LISTED RECORDS »

[Start of Attachment]

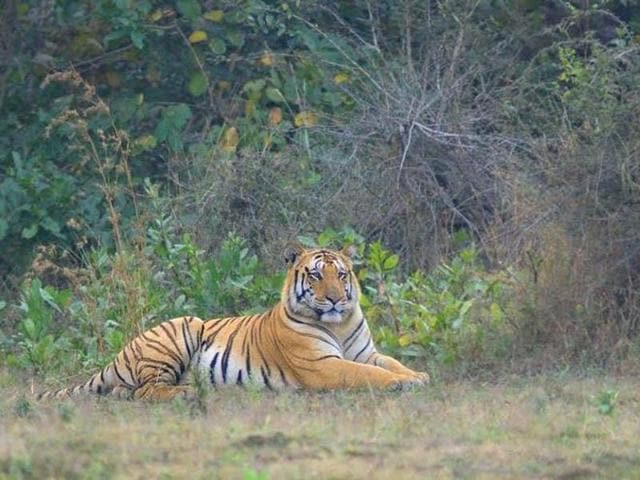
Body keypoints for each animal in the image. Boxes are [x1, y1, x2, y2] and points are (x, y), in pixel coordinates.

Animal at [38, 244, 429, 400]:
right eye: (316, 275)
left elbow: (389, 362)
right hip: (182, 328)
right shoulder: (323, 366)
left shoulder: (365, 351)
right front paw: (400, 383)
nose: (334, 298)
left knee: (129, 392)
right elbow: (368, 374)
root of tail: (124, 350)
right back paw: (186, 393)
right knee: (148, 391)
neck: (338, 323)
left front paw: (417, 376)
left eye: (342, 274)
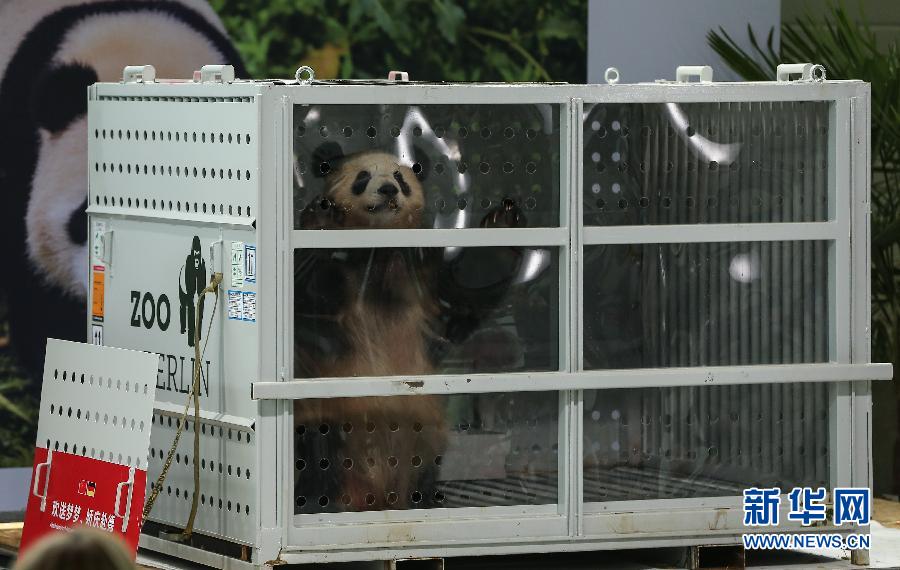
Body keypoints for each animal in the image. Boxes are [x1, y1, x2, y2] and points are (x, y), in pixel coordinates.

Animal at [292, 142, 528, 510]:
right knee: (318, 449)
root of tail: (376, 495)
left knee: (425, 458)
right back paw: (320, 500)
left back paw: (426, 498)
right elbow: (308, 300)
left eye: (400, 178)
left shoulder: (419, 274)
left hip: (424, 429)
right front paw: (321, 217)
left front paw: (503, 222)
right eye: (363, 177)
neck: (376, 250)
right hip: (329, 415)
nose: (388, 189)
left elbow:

[End of Attachment]

WORK ITEM » The full set of entries should be transcribed exactly, pictures left aside.

ANSWER TO THIS EXERCISE »
Body keypoints for each animal in the image. Boxes are [x1, y1, x2, y2] and points are (x, y), in pixel coordinates.

Animal at [38, 244, 429, 400]:
right eye: (316, 275)
left elbow: (389, 362)
right hip: (182, 328)
right shoulder: (323, 366)
left shoulder: (365, 351)
right front paw: (400, 383)
nose: (334, 298)
left knee: (129, 392)
right elbow: (368, 374)
root of tail: (124, 350)
right back paw: (186, 393)
right knee: (148, 391)
neck: (338, 323)
left front paw: (417, 376)
left eye: (342, 274)
Body keypoints for each animal in the image. Boxes are [x1, y1, x2, y2] and points are (x, y), in pixel coordinates.

Animal at [292, 142, 528, 510]:
right knee: (318, 449)
root of tail: (376, 495)
left knee: (425, 458)
right back paw: (320, 500)
left back paw: (426, 498)
right elbow: (308, 300)
left eye: (400, 178)
left shoulder: (419, 274)
left hip: (424, 429)
right front paw: (321, 217)
left front paw: (503, 222)
right eye: (363, 177)
neck: (376, 250)
right hip: (329, 415)
nose: (388, 189)
left elbow:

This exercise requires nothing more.